Наутро Струлович нашел своего гостя в саду. Было еще рано. И холодно. Одетый в то же пальто, что и накануне, укутанный в черный шарф, который, на взгляд Струловича, мог бы сойти за молитвенное покрывало, Шейлок сидел на своем глайндборнском табурете и беседовал с Лией. Последние капли росы на лужайке подсвечивали его снизу, точно огни рампы.

– Что же, Лия, судя по всему, я скоро стану христианином, – произнес Шейлок.

Частая тема в их разговорах. Как обычно, Шейлок подождал, не скажет ли жена чего-нибудь в ответ, но Лия, по-видимому, нашла эту идею слишком забавной для слов. Он знал, что она сейчас думает: «Хороший же из тебя выйдет христианин!»

Шейлок не мог отказать себе в том, чтобы поупражняться в остроумии.

– Только представь, Лия, – обычно говорил он в этом месте, – как я, весь в белом в честь святого таинства крещения, опускаюсь на церковную скамью, склоняю голову и жду, преисполненный блаженной благодарности, когда же начнется проповедь. «Милостию Господа нашего Иисуса Христа, сегодня среди нас присутствует еврей, печально известный за…»

Шейлок поднялся с табурета и, шурша воображаемыми банкнотами, исполнил перед ней величественный танец – «Вальс скупердяев».

Однако на этом пришлось остановиться. Шейлок вновь опустился на табурет. Его обращение в христианство служило последним пределом их кладбищенских разговоров. Они могли вечно кружить вокруг, принюхиваться, точно акулы к запаху крови, но никогда не сумели бы нанести решающего удара. Прежде чем Шейлок успел принять христианство – или же сделать вид, будто принимает христианство, – огни рампы померкли.

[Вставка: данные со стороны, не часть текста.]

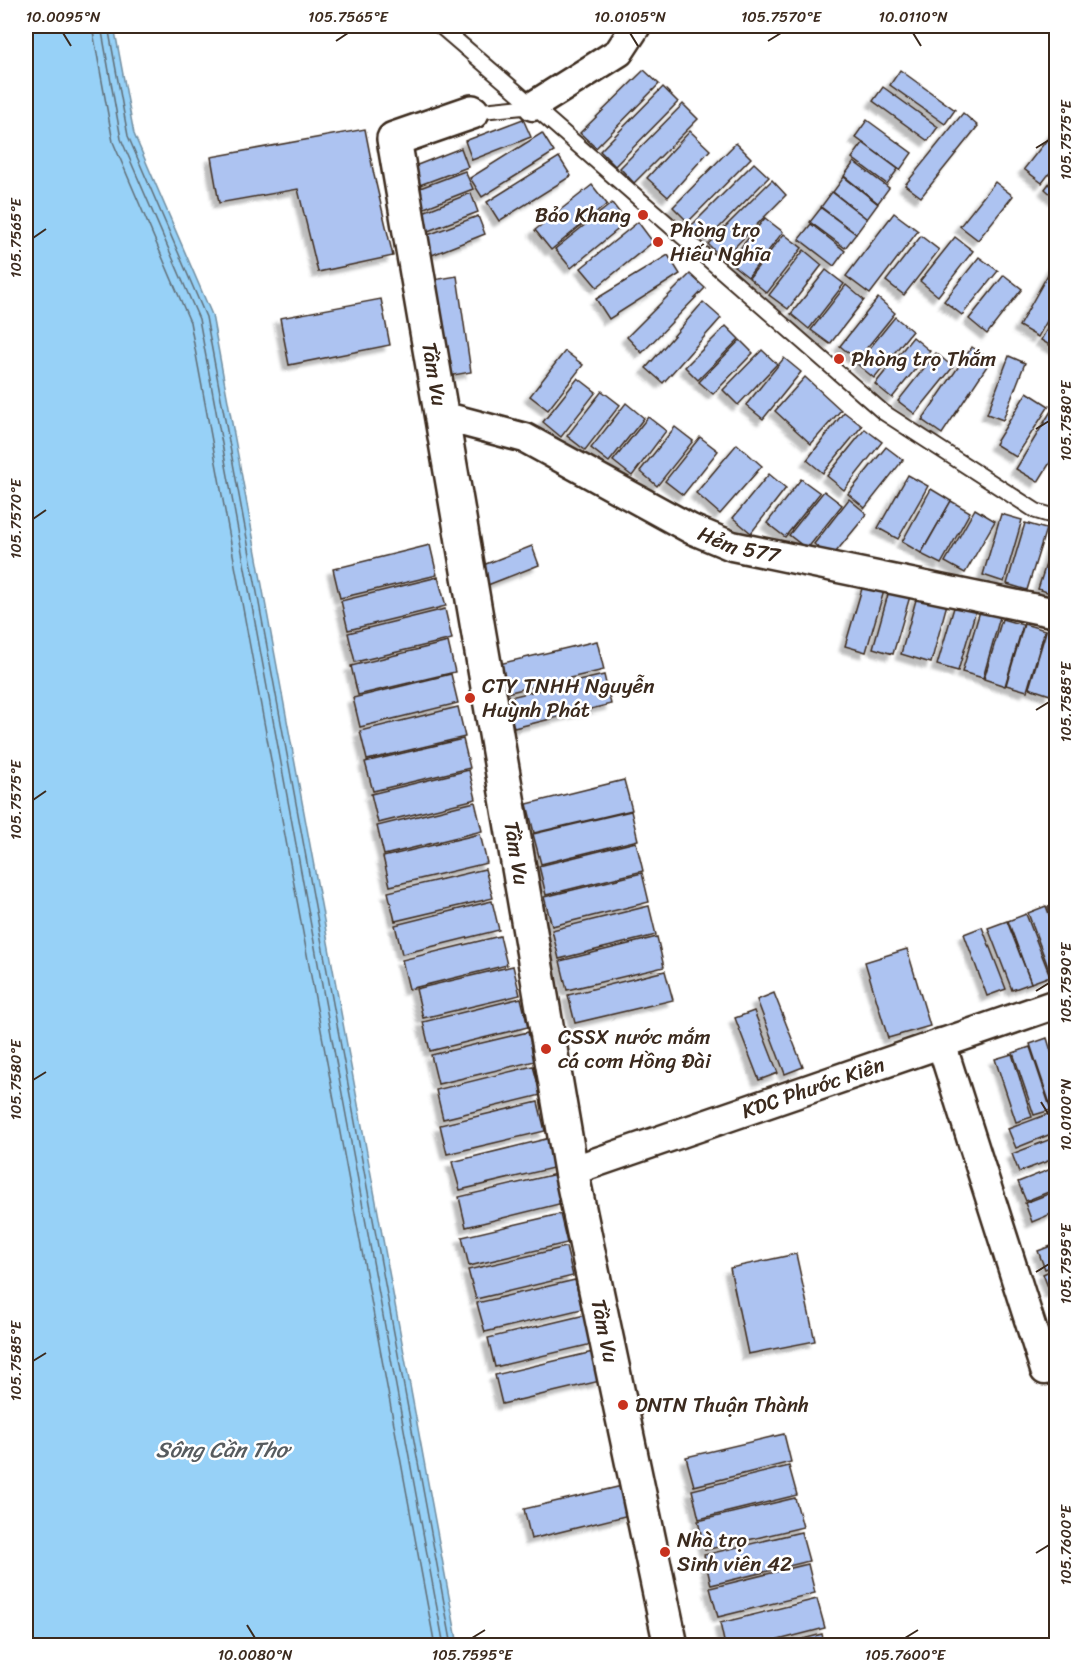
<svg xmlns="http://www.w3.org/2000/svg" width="1082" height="1671" viewBox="0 0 1082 1671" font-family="Sriracha,sans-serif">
	<defs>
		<filter id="shadow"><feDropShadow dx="-5.5" dy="5.5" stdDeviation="1.5" flood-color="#0004"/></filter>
	</defs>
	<rect width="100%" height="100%" fill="#fff"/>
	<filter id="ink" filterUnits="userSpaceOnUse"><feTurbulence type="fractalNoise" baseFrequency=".0167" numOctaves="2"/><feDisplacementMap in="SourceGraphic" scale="12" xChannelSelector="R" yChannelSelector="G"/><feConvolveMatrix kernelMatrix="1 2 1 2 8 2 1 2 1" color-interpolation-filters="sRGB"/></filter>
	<g filter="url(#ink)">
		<polygon fill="#97d1f7" stroke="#728ea0" stroke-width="1.5" points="26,26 114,26 134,134 212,315 458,1645 26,1645"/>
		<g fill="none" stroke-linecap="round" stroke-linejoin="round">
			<g stroke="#606d75" stroke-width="1.5">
				<polyline points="92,26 113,142 190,322 435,1646"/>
				<polyline points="101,26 121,139 199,319 444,1646"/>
				<polyline points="108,26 128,136 206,317 452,1646"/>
			</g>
		</g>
		<g fill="#adc3f1" stroke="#3b2a1e" stroke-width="1.5" filter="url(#shadow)">
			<polygon points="644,70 659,84 596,148 580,133"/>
			<polygon points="900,70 955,110 945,124 890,85"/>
			<polygon points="663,87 678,102 615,166 600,151"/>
			<polygon points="883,87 938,127 928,141 873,101"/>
			<polygon points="683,104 698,119 634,183 620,168"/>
			<polygon points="963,113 978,126 921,197 905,185"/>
			<polygon points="523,119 531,137 472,160 465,141"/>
			<polygon points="867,120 912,153 900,170 855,137"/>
			<polygon points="1056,128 1056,165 1042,183 1024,169"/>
			<polygon points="365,129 374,175 393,256 318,272 298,189 219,203 211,157"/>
			<polygon points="690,131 710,150 668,197 647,178"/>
			<polygon points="542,133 554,152 482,197 470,178"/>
			<polygon points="736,143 751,158 688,222 673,207"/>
			<polygon points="863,143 898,169 887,184 852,158"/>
			<polygon points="461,148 468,167 409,189 402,171"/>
			<polygon points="559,157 571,176 499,221 487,202"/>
			<polygon points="854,162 889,188 878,203 844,176"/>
			<polygon points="754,163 769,177 706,241 691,226"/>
			<polygon points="465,171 473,189 414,212 407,193"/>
			<polygon points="1056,174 1056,199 1045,189"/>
			<polygon points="844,177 878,204 867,219 833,192"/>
			<polygon points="772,180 786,195 723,259 708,244"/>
			<polygon points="995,182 1013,196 978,240 960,226"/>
			<polygon points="592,185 607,204 551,250 535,230"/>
			<polygon points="832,192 867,219 856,234 821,207"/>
			<polygon points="471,193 478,212 420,234 413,216"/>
			<polygon points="612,203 627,222 571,268 555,249"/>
			<polygon points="821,208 856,234 845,248 810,222"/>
			<polygon points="894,213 918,231 870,294 846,276"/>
			<polygon points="478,216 485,234 427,257 420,238"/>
			<polygon points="765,218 783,232 748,277 729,262"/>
			<polygon points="638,222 653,242 597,287 581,268"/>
			<polygon points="811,224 845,251 834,266 799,239"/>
			<polygon points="784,234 802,248 767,293 749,278"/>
			<polygon points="921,236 939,250 904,295 886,281"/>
			<polygon points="955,237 973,251 938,296 920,281"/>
			<polygon points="804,250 822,265 788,309 769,295"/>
			<polygon points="668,255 680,274 609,319 596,299"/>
			<polygon points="979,257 998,271 962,315 944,301"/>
			<polygon points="1056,260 1056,305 1038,337 1019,326"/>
			<polygon points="826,270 844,284 809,329 791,314"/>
			<polygon points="690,274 705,288 642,353 627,337"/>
			<polygon points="1004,275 1022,289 987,334 969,319"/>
			<polygon points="457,276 471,372 448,376 433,280"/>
			<polygon points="846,285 864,300 830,344 811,330"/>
			<polygon points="878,298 895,313 857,360 840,346"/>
			<polygon points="381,299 390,345 289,365 280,318"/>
			<polygon points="703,302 721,318 663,383 646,368"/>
			<polygon points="1056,313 1056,349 1041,340"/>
			<polygon points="895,317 912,331 874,378 857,364"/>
			<polygon points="726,326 739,339 698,380 685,367"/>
			<polygon points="913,337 930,351 892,398 875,384"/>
			<polygon points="740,340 753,353 713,394 699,382"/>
			<polygon points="972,347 991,360 942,434 922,420"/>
			<polygon points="762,350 777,364 738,405 723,390"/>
			<polygon points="565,351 583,365 548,410 530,396"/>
			<polygon points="936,353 953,367 915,414 898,401"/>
			<polygon points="1009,356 1025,363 1003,420 987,414"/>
			<polygon points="784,358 801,372 763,419 746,405"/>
			<polygon points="805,377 841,410 811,444 775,411"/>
			<polygon points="578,378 596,392 561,437 543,422"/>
			<polygon points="602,391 620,405 585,450 567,436"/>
			<polygon points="1027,392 1049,406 1016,457 995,444"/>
			<polygon points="626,403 644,418 609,462 591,448"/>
			<polygon points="1051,411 1056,414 1056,453 1038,482 1016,469"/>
			<polygon points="844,412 862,426 823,473 807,460"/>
			<polygon points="648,417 666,431 632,476 613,461"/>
			<polygon points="675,427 693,441 657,486 640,471"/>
			<polygon points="865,429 882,442 844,490 827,476"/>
			<polygon points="700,437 718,451 683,495 665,481"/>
			<polygon points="737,444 762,466 720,514 696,493"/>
			<polygon points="886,447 903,460 865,508 848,494"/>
			<polygon points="769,474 786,488 751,533 733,518"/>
			<polygon points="908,475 928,486 898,539 878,528"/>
			<polygon points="801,479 820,493 785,537 767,523"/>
			<polygon points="931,489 951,501 921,553 902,542"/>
			<polygon points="824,491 842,505 807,549 789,535"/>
			<polygon points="849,499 867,514 831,558 814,544"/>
			<polygon points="951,501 970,512 941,564 921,554"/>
			<polygon points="975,509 995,521 965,573 945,562"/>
			<polygon points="1001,514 1022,520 1004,582 983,575"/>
			<polygon points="1025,523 1046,529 1027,590 1007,584"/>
			<polygon points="1056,533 1056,595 1038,589"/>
			<polygon points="430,545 437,575 340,598 333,569"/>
			<polygon points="532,546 539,565 480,588 473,569"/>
			<polygon points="438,577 446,606 348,630 341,601"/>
			<polygon points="863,585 884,591 866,652 845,646"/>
			<polygon points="890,587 911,593 893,654 873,648"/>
			<polygon points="917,596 947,604 931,663 901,654"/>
			<polygon points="955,604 976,610 958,671 937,665"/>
			<polygon points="445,609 452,639 355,662 348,633"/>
			<polygon points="980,611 1000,617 983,678 962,672"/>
			<polygon points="1002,619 1023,625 1005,686 984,679"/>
			<polygon points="1024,624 1045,630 1027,691 1006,685"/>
			<polygon points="1047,628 1056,630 1056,672 1050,695 1029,688"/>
			<polygon points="597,641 604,670 506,693 499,664"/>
			<polygon points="448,642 455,672 358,695 351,666"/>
			<polygon points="451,674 458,703 360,727 353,698"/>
			<polygon points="604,675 611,704 514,728 506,698"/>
			<polygon points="458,707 465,737 367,760 360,731"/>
			<polygon points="463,739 470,768 373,791 365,762"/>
			<polygon points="469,770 476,799 378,823 371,794"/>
			<polygon points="624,780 632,810 534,833 527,804"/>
			<polygon points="475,802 482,831 384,855 377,826"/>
			<polygon points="631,811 638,840 541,864 533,834"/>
			<polygon points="480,834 487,863 390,886 383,857"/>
			<polygon points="636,842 643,871 546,895 539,866"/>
			<polygon points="485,869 493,898 395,921 388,892"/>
			<polygon points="642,873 649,902 552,926 544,897"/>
			<polygon points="492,901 499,930 402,954 395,925"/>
			<polygon points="1056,904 1056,928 1048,907"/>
			<polygon points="649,906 656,935 559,959 552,930"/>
			<polygon points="1046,906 1056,933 1056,973 1051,975 1028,913"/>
			<polygon points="1026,914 1050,976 1031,983 1008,921"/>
			<polygon points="1007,921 1031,983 1012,990 988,928"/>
			<polygon points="982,927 1006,989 987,996 964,934"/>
			<polygon points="500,936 507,965 409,989 402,960"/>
			<polygon points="657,937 664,967 567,990 560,961"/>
			<polygon points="907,949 930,1026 888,1038 865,962"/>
			<polygon points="513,966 520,995 423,1018 416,989"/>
			<polygon points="665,971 673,1000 575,1023 568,995"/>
			<polygon points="774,993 803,1067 785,1074 757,1000"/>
			<polygon points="521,998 528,1027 430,1051 423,1022"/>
			<polygon points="754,1011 778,1073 759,1080 735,1018"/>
			<polygon points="528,1032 535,1061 438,1084 431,1055"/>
			<polygon points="1047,1038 1056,1067 1056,1105 1051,1107 1030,1044"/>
			<polygon points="1030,1047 1051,1110 1034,1115 1013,1053"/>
			<polygon points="1012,1054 1032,1117 1016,1122 995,1059"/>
			<polygon points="533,1066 541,1095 443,1119 436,1090"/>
			<polygon points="538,1102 545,1131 447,1154 440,1125"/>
			<polygon points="1056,1111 1056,1132 1016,1148 1008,1129"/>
			<polygon points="1056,1137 1056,1158 1019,1172 1012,1154"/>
			<polygon points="550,1138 557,1167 460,1190 452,1162"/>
			<polygon points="1056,1167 1056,1189 1026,1201 1018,1182"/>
			<polygon points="556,1174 563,1203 466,1227 459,1197"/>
			<polygon points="1056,1191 1056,1212 1032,1222 1025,1203"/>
			<polygon points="560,1214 567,1243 469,1266 462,1237"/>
			<polygon points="1056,1244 1056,1265 1045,1269 1038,1251"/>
			<polygon points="566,1247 573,1276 476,1299 468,1270"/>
			<polygon points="796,1254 815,1341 748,1354 730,1268"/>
			<polygon points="1056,1268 1056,1290 1050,1292 1043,1274"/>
			<polygon points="575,1280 582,1309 485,1332 477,1303"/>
			<polygon points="585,1315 592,1344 495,1367 488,1338"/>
			<polygon points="593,1352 600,1381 502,1404 495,1375"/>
			<polygon points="784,1434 791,1462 694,1486 686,1457"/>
			<polygon points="789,1466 797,1495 699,1519 692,1490"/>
			<polygon points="622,1486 629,1515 531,1539 524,1509"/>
			<polygon points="795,1498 803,1527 705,1550 698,1521"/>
			<polygon points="801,1532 809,1561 711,1585 704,1555"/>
			<polygon points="808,1564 815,1593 718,1617 710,1588"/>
			<polygon points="817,1599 825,1628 755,1646 725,1646 720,1623"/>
			<polygon points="822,1634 825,1646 776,1646"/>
		</g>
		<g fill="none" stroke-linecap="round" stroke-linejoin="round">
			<defs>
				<g id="lane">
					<polyline points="440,26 533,106"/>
					<polyline points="472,112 533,106 883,412 1036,511 1056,517"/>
				</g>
				<g id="street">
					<polyline points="533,106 619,52 636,26"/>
					<path id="s1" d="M 442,416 L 525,438 L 691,529 L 732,546 L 1056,613"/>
					<polyline points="941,1043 1045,1370"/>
					<path id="s2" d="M 571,1171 L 1056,1004"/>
				</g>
				<g id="secondary">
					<path id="s3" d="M 472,112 L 394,139 L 571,1171 L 671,1646"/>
				</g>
			</defs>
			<use href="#lane" stroke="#3b2a1e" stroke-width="18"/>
			<use href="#street" stroke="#3b2a1e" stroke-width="33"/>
			<use href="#secondary" stroke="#3b2a1e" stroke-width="38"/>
			<use href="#lane" stroke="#fff" stroke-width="14"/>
			<use href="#street" stroke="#fff" stroke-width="28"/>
			<use href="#secondary" stroke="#fff" stroke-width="33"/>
		</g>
	</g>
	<path fill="none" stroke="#3b2a1e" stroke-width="2" d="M 63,33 L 71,46M 630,33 L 638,46M 913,33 L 921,46M 336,41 L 348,33M 768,41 L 781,33M 1036,148 L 1049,140M 33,238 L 46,229M 1036,429 L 1049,421M 33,519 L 46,510M 1036,710 L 1049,702M 33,800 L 46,791M 1036,991 L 1049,983M 33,1080 L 46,1072M 1041,1102 L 1049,1115M 1036,1272 L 1049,1264M 33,1361 L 46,1353M 1036,1553 L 1049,1545M 247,1625 L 255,1638M 472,1638 L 485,1630M 905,1638 L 918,1630"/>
	<g fill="#c8321e" stroke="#fff" stroke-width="2">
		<circle cx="643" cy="215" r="6"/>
		<circle cx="658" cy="242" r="6"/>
		<circle cx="839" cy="359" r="6"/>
		<circle cx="470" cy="698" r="6"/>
		<circle cx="546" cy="1049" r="6"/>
		<circle cx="623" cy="1405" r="6"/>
		<circle cx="665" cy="1552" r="6"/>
	</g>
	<g text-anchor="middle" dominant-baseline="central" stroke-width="5" stroke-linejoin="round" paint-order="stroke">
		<g font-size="21" fill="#3b2a1e" stroke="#fff" text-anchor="start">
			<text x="631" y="215" text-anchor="end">Bảo Khang</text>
			<text x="670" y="230">Phòng trọ<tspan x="670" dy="24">Hiếu Nghĩa</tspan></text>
			<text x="851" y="359">Phòng trọ Thắm</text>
			<text x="482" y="686">CTY TNHH Nguyễn<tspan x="482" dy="24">Huỳnh Phát</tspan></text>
			<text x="558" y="1037">CSSX nước mắm<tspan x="558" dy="24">cá cơm Hồng Đài</tspan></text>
			<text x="635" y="1405">DNTN Thuận Thành</text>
			<text x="677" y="1540">Nhà trọ<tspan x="677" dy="24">Sinh viên 42</tspan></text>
		</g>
		<g font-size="21" fill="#3b2a1e" stroke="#fff">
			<text stroke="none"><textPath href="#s3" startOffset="321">Tầm Vu</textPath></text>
			<text stroke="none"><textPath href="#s1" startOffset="326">Hẻm 577</textPath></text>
			<text stroke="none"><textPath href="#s3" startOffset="807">Tầm Vu</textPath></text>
			<text stroke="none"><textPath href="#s2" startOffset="256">KDC Phước Kiên</textPath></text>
			<text stroke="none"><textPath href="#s3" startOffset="1293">Tầm Vu</textPath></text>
		</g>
		<g font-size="22" font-style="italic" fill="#575c5f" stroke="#fff">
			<text x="222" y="1449">Sông Cần Thơ</text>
		</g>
	</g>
	<rect width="1082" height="1671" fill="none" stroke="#fff" stroke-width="66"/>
	<rect x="33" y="33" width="1016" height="1605" fill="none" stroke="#3b2a1e" stroke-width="2"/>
	<g font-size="15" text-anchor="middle" fill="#3b2a1e">
		<text x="63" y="22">10.0095°N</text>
		<text x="348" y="22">105.7565°E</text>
		<text x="630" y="22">10.0105°N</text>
		<text x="781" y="22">105.7570°E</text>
		<text x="913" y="22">10.0110°N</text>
		<text transform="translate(1066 140) rotate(-90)" y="5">105.7575°E</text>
		<text transform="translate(16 238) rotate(-90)" y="5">105.7565°E</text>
		<text transform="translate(1066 421) rotate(-90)" y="5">105.7580°E</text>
		<text transform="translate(16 519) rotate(-90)" y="5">105.7570°E</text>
		<text transform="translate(1066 702) rotate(-90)" y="5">105.7585°E</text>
		<text transform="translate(16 800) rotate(-90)" y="5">105.7575°E</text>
		<text transform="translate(1066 983) rotate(-90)" y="5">105.7590°E</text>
		<text transform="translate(16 1080) rotate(-90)" y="5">105.7580°E</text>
		<text transform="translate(1066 1115) rotate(-90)" y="5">10.0100°N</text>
		<text transform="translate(1066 1264) rotate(-90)" y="5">105.7595°E</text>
		<text transform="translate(16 1361) rotate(-90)" y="5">105.7585°E</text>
		<text transform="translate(1066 1545) rotate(-90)" y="5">105.7600°E</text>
		<text x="255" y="1660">10.0080°N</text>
		<text x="472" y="1660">105.7595°E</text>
		<text x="905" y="1660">105.7600°E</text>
	</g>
</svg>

Принял он христианство или нет?

Ответ прост: не принял.

Не получил такой возможности.

А если бы получил – что тогда?..

Заслышав тихие шаги Струловича, Шейлок торопливо поднялся и протянул ему руку. Наряд хозяина его впечатлил: халат с рисунком, достойным кисти Матисса, и шлепанцы с гербами. В ванной для гостей Шейлок обнаружил не менее великолепный халат и шлепанцы, однако в чужой одежде он ощущал себя неловко. К тому же не хотел выглядеть так, будто чувствует себя как дома. Иначе Струлович мог бы испугаться, что он никогда не уйдет.

– Мне вас оставить? – мягко спросил Струлович.

Он был смутно польщен – нет, не смутно, а глубоко и откровенно польщен – тем, что Шейлок чувствует присутствие Лии у него в саду. Конечно, на всей вращающейся планете нет такого места, где не была бы похоронена Лия, и все же… Разделить убеждение Шейлока – одно, но обнаружить, что она похоронена именно здесь…

Струлович склонил голову. Он не был человеком религиозным, однако верил, что тела умерших близких делают землю священной.

– Мы обменивались шутками, – пояснил Шейлок. – Стараемся поддерживать легкий тон.

Оставалось надеяться, что с женой Шейлок более остроумен. В противном случае – бедная Лия! Подумать только: год за годом лежать в земле и делать вид, будто тебе смешно…

– Могу я спросить, каков предмет ваших шуток? Не мистер Г’инбе’г и его поход к врачу, я полагаю?

– Нет, Г’инбе’г тут ни при чем. Мы пытались представить, как я прохожу обряд крещения. Мысль эта забавляет Лию.

– Я думал, она приводит ее в ужас.

– Привела бы, если бы это произошло на самом деле. Но время на нашей стороне: оно сомкнуло кулак, прежде чем успело выполнить свое предназначение. Хоть что-то оказалось на нашей стороне.

– Вы чувствуете, что лишили христиан желанного выигрыша?